Trevoh Chalobah of Chelsea celebrates with teammate Cesar Azpilicueta after scoring their side's third goal during the Premier League match between Chelsea and Crystal Palace at Stamford Bridge on August 14, 2021 in London, England.
Eddie Keogh/Getty Images

The Premier League is officially back. It's only been 12 short weeks since the end of the previous campaign, but it's been 17 months that have felt like a lifetime since we last saw the league as it was meant to be experienced, inside stadiums packed with baying fans. And while the typically short break between seasons is somehow always enough to replenish the reserves of excitement and hope and passion, it's those long months without the rocking atmosphere fans in the stands bring to the game that made this weekend feel like the return of something much more significant.

The impact of fans' return to the stadiums was striking, even for a spectator sitting in a quiet apartment watching images beamed from thousands of miles away. As someone prone to embarrassingly dramatic gesticulations and yelps while watching sports even in normal times, I noticed myself reacting even more strongly than usual over the weekend. Though the journey was long from the stadium to my TV, the energy the fans brought to these Premier League matches didn't lose an iota of its electrifying power along the way.

And it's not just the viewing experience that the fans' presence made different and better. You could see the effect in the matches themselves. Like when Chelsea defender Trevoh Chalobah thumped in a fantastic goal to mark his full debut for the club he came up in, and was so overcome with emotion that he almost immediately burst into tears.

Or when Everton's Abdoulaye Doucouré responded to his late go-ahead goal against Southampton by ripping off his jersey and celebrating in front of the home fans, some of whom were so pumped that they hopped onto the pitch to hug him.

Or when Leicester City's Jamie Vardy capped his nifty goal against visiting Wolverhampton by running over to the crowd and howling like a wolf, clearly delighted to have delighted the fans with his trollish move.

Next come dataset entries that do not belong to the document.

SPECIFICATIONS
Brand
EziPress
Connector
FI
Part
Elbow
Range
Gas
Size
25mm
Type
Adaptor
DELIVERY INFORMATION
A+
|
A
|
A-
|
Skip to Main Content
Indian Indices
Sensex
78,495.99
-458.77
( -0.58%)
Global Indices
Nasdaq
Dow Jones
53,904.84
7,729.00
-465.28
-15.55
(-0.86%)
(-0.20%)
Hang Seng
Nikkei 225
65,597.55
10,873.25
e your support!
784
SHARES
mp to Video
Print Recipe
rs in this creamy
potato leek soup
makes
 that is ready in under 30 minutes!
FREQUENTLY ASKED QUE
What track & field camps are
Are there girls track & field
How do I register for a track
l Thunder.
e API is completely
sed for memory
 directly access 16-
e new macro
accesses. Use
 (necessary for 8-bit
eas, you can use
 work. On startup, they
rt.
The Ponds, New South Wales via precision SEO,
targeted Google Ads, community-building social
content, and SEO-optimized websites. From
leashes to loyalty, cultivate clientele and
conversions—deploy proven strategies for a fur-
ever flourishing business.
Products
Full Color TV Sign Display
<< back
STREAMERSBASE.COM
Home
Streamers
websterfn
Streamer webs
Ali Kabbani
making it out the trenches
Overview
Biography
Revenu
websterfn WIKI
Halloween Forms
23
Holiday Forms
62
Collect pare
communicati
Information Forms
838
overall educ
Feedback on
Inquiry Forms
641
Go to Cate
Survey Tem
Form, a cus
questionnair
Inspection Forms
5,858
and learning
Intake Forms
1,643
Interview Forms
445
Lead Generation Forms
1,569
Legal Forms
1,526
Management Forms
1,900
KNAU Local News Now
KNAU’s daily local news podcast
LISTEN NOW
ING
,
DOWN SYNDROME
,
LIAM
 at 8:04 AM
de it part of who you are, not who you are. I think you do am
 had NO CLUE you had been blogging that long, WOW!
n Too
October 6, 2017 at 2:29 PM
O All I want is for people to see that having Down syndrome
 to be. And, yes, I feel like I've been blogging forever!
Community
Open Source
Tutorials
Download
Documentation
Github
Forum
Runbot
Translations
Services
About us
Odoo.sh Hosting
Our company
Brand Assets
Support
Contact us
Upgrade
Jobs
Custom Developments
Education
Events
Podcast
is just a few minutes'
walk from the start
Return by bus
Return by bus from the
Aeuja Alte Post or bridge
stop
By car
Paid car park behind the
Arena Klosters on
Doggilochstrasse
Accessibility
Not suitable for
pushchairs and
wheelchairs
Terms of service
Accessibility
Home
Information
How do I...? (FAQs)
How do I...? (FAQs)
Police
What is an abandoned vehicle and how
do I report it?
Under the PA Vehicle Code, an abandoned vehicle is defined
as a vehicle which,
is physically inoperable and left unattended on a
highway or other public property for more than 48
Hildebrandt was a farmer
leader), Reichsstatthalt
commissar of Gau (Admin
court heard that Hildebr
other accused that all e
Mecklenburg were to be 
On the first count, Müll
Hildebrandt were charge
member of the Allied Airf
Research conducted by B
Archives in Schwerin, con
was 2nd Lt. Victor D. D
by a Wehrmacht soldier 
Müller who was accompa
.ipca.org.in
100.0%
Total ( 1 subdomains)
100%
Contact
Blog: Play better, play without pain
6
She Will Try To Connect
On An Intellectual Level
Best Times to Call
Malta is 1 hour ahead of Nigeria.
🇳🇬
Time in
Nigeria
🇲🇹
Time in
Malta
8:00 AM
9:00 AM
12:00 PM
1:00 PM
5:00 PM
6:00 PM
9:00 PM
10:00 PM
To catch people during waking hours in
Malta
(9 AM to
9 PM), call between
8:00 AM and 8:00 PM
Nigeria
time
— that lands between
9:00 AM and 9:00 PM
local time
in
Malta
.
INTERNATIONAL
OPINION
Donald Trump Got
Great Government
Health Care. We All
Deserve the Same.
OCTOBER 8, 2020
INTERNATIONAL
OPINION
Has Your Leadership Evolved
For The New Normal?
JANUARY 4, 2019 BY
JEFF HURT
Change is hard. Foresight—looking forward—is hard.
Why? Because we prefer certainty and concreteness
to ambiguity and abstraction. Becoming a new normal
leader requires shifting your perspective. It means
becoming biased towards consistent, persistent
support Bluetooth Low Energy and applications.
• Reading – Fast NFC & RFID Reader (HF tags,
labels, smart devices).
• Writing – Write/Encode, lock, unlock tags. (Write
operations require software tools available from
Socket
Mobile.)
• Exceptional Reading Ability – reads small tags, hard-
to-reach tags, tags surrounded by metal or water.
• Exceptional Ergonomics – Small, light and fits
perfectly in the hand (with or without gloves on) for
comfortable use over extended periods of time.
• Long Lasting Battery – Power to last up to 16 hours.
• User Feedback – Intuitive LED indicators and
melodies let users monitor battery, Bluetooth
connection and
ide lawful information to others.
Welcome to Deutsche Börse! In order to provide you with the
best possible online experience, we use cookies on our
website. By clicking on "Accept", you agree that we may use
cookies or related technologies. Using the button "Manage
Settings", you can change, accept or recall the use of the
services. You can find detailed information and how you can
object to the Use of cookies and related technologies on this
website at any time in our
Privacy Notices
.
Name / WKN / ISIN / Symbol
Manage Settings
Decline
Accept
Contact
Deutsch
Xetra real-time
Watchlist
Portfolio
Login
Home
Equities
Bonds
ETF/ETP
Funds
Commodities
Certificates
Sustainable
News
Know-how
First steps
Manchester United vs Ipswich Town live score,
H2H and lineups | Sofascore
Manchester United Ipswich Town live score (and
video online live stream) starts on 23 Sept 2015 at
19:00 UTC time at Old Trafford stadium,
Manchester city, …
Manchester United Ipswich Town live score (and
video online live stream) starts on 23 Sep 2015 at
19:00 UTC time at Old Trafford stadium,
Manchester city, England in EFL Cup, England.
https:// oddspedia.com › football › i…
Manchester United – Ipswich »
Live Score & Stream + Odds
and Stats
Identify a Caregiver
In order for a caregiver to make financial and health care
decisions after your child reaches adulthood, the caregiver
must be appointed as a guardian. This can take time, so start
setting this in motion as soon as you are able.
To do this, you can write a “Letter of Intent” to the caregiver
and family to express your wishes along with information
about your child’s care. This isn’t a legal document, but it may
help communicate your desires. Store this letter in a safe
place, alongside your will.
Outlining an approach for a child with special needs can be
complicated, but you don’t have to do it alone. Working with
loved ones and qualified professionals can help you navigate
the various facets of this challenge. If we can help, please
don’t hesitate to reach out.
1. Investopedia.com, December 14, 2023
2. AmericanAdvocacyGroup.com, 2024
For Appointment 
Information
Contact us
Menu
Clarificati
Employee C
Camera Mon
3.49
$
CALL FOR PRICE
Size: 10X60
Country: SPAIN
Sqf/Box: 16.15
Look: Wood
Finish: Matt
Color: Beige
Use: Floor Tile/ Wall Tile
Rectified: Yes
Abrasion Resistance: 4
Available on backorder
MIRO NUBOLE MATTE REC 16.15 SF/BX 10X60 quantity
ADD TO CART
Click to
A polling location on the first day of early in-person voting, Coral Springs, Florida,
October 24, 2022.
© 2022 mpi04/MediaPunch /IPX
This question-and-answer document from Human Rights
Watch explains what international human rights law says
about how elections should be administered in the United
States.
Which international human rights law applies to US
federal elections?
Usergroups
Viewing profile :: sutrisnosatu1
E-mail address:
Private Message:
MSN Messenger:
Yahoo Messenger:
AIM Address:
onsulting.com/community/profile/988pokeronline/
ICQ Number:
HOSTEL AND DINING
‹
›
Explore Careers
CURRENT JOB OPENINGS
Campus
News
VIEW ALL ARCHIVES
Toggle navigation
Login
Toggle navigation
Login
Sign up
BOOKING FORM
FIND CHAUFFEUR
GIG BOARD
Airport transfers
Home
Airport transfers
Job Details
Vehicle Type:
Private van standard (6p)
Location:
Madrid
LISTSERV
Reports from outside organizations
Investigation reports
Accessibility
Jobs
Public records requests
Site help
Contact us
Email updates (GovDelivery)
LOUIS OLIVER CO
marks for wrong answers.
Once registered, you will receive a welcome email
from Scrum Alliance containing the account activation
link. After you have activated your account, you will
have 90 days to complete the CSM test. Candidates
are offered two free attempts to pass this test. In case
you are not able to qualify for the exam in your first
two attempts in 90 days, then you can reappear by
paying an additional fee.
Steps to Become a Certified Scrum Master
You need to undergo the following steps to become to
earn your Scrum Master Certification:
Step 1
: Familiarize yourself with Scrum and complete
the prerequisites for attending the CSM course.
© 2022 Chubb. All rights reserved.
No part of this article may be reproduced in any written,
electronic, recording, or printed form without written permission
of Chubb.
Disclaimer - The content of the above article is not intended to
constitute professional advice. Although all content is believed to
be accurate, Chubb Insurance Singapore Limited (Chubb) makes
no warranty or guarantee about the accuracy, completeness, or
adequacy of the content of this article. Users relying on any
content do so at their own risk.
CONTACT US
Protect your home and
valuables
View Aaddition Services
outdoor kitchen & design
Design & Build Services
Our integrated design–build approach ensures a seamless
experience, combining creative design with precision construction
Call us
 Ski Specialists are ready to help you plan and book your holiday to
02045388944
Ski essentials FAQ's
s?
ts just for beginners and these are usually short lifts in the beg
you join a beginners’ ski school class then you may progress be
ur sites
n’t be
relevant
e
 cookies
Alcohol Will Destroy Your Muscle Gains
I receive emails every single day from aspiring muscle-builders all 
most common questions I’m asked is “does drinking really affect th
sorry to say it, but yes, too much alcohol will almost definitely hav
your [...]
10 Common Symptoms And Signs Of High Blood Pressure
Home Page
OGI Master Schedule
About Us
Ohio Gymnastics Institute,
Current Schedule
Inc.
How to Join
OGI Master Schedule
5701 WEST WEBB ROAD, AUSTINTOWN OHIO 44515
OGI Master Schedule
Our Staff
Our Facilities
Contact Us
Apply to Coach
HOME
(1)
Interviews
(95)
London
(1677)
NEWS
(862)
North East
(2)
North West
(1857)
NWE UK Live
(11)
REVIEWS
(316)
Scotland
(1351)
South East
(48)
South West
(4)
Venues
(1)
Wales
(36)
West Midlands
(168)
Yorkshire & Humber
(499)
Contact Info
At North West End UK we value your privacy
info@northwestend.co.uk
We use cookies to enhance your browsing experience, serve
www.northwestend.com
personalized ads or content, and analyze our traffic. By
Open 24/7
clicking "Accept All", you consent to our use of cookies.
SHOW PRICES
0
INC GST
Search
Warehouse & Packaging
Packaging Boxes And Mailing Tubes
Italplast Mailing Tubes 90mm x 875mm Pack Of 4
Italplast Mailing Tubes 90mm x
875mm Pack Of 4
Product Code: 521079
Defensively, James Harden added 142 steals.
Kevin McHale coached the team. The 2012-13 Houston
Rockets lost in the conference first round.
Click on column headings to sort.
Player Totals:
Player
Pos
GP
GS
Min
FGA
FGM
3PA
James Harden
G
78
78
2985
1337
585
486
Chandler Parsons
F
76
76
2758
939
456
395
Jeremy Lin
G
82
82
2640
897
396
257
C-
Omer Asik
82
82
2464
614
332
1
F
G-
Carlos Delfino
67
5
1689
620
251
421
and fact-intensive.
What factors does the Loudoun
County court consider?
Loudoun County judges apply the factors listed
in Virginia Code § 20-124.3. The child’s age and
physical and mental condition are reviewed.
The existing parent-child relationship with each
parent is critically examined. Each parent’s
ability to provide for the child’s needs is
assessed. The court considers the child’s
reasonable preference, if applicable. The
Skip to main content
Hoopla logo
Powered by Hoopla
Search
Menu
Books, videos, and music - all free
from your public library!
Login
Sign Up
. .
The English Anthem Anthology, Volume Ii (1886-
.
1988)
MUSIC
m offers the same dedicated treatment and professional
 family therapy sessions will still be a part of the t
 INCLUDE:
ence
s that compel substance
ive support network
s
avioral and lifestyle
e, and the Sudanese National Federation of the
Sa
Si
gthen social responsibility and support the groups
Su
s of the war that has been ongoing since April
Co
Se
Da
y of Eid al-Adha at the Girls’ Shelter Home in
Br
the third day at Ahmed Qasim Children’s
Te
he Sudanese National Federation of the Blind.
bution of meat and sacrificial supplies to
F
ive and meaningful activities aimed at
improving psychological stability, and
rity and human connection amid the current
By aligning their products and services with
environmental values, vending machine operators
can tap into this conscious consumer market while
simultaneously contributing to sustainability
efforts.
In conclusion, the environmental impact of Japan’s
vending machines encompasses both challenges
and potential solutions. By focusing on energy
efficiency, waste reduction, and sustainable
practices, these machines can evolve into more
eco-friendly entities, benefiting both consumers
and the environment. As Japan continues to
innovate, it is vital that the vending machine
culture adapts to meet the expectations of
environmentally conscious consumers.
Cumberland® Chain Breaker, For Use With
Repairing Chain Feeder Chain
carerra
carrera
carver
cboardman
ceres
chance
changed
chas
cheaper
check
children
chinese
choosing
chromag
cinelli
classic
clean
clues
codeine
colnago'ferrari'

And even outside the action on the field, like this Brentford fan who got to watch as his club marked its return to England's top division after an absence of three-quarters of a century with an instantly iconic 2–0 victory over Arsenal, which brought the man to tears.

Or when Tottenham fans celebrated a commanding win over Manchester City, the club that is trying to steal Spurs' best player, by chanting "Are you watching, Harry Kane?"

These are just some of the moments over the weekend that bear the unmistakable imprint of the fans, which the game has missed so dearly during the pandemic. Soccer is a sport that forces individuals into interactions with people (both teammates and opponents), an object (the ball), and nature (the weather and the state of the pitch), all under the confinements of the game's rules. If those are the sport's ingredients, then the public in the stands is the fire beneath the cauldron that gets everything inside churning and changing. Fans are a crucial element in what makes the game what it is. Seventeen months of silent stadiums and canned crowd noise and muted goal celebrations made fans' already obvious importance even more evident, and I for one couldn't possibly be happier to have them back.